Rond de roman In zijn handen van de al even pseudonieme Marthe Blau, waarvan zojuist bij De Arbeiderspers de Nederlandse vertaling is uitgekomen, is het schandaal uitgebleven. Dat in Frankrijk hier en daar een wenkbrauw is gefronst, heeft eerder van doen met geschonden beroepseer dan met zedelijke of emancipatoire verontwaardiging. De orde van advocaten stoorde zich aan dit relaas van een jonge consoeur die zich door een collega tot seksslaaf laat maken, ondanks haar briljante carrière en ontegenzeglijk bevrijde levenswandel.

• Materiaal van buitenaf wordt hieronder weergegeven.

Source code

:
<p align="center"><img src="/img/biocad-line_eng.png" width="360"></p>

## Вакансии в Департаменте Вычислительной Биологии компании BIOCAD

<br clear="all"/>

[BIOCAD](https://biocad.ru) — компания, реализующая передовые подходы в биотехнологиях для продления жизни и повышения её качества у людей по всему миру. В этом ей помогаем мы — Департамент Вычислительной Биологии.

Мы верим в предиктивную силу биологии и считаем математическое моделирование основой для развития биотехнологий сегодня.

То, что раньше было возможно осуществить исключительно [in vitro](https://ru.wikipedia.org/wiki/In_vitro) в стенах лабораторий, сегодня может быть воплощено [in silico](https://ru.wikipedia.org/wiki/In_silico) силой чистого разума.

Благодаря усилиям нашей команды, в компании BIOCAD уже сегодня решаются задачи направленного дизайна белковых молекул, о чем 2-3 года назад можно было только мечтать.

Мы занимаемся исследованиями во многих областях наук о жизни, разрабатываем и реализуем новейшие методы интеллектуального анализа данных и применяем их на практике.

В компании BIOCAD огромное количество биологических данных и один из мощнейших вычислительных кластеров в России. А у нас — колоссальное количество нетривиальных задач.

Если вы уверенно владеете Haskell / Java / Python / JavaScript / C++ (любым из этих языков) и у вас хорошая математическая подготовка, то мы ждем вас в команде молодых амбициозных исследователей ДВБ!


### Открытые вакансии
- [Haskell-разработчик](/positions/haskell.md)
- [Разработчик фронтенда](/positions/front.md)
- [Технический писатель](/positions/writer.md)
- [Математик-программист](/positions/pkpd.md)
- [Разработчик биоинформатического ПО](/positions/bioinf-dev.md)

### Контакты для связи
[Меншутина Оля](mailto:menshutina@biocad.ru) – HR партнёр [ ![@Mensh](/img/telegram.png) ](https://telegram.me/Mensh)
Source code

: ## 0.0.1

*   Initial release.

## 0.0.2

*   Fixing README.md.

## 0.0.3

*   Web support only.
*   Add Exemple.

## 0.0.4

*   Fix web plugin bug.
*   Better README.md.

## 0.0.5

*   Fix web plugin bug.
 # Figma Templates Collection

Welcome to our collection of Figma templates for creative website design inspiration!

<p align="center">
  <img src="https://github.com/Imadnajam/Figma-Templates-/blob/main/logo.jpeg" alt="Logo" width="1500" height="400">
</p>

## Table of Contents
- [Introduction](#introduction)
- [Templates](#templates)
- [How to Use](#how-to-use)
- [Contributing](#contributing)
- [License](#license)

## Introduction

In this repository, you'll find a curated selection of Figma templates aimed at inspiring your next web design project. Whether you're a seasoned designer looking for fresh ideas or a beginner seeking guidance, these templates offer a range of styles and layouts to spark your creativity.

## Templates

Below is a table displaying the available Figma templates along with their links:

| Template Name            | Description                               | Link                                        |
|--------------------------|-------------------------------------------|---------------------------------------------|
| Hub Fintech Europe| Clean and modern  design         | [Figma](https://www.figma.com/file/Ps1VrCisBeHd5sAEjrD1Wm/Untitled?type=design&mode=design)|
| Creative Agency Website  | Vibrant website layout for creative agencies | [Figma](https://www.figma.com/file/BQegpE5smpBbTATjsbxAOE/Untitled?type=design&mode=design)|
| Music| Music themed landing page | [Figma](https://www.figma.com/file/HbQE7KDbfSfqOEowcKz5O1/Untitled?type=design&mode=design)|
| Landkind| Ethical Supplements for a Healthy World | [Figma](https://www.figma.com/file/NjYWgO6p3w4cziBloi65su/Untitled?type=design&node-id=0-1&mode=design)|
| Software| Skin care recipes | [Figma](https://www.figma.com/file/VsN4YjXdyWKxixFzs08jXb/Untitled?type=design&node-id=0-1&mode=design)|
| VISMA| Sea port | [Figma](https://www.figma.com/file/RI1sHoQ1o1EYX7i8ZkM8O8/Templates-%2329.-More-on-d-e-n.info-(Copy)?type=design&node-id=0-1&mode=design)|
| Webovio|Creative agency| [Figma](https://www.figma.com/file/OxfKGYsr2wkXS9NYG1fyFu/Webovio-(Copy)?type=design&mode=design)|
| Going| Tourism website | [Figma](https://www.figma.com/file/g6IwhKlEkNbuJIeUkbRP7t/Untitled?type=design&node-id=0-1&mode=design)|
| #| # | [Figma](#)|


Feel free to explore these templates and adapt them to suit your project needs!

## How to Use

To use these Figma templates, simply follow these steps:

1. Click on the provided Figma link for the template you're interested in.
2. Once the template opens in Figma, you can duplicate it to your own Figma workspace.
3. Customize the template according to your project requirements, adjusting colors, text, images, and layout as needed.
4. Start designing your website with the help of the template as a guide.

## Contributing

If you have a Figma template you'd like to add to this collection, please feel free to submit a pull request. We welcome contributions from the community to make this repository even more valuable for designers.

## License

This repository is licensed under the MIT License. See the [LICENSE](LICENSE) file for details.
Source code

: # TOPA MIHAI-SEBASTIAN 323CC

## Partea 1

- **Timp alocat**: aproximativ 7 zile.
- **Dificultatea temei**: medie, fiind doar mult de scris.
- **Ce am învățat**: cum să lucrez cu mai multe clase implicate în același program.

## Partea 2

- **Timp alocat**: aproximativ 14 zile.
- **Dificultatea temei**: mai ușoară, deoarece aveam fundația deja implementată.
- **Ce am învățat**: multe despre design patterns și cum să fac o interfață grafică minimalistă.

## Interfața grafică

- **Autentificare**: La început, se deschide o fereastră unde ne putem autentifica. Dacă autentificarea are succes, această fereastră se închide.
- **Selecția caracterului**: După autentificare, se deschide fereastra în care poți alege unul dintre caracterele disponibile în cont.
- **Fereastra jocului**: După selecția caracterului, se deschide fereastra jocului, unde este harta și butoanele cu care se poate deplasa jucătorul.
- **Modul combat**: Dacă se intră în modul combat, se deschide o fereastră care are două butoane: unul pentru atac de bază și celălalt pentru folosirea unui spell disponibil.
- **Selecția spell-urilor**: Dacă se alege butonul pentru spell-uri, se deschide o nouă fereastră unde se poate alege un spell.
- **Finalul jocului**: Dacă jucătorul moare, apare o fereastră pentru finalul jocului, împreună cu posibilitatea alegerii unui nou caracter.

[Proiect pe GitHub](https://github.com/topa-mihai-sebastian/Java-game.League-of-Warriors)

Of In zijn handen eenzelfde succes zal hebben als Histoire d’O is twijfelachtig. Er is inmiddels te veel concurrentie en de bekentenissen van Cathérine Millet hebben het schandaaleffect voor haar een beetje bedorven. Zelfs met haar onverhulde suggestie een werkelijk gebeurde affaire te vertellen, blijft ze achter bij het onverhulde realisme van Het seksuele leven van Cathérine M.

In dat opzicht staan beide boeken ver af van de fantastische sfeer van Histoire d’O, ook al voeren ze beide de aanduiding «roman» op hun omslag. Geen bespreker heeft zich er daardoor van laten weerhouden Millets avonturen te lezen als een waarheidsgetrouw verslag. Marthe Blau streeft hetzelfde na, in een duidelijke poging het pornografische effect te verhogen. Erotisch realisme is nu eenmaal een krachtige stimulans voor lezen met één hand, zoals pornografen sinds eeuwen weten. De mannelijke geest laat zich het effectiefst prikkelen door de wetenschap dat vrouwen zich ook in werkelijkheid graag overgeven aan een even tomeloos libido als het hunne.

Veel meer dan onderdrukking is bevrijding dan ook het thema van de pornografie, beginnend met initiatie en eindigend met uitspatting. Daarin ligt het geheime bondgenootschap ervan met emancipatie in haar talloze gedaanten: van die van de verlichte burger uit de achttiende eeuw tot die van de vrije vrouw in de twintigste. Onderwerping speelt daarin hoogstens een marginale rol, en dan nog vooral in de passieve modus. De lust van het onderworpen worden heeft het gewonnen van het sadisme dat vaak aan pornografie wordt toegeschreven, en wordt sinds jaar en dag het meest succesvol beschreven door vrouwelijke auteurs.

Wellicht hebben die het daarbij het makkelijkst. Het werkelijkheidseffect is bij hen bij voorbaat gegarandeerd. Zelfs wanneer zij, zoals Pauline Réage, geen realisme beogen, dan nog is hun verbeelding dat bij voorbaat wel. Een mannelijke schrijver projecteert, maar zowel Histoire d’O als In zijn handen is ontegenzeglijk ontsproten aan Frauenphantasien.

Het zou geruststellend zijn wanneer het daarbij om louter effectbejag en marketing zou gaan, met het oog op une somme fabuleuse. Maar er spreekt uit deze boeken meer dan alleen de wil het mannelijk fantasma gewiekst naar de mond te praten. Deze onderwerpingslust is niet geslachtelijk inwisselbaar en dat maakt het voor vrouwen én mannen verontrustender — en dus opwindender. Het legt een duister en niet bijzonder correct continent bloot, waarin het vrouwelijke libido niet langer meester is over zichzelf en dat ook niet wil zijn.

Daarin voelt de seksuele fantasie zich in haar element, maar het realiteitsprincipe slaat intussen de schrik om het hart. Het denkt terug aan Freud en aan de verrassingen van diens na honderd jaar noch immer ungelöste Frage: was will das Weib?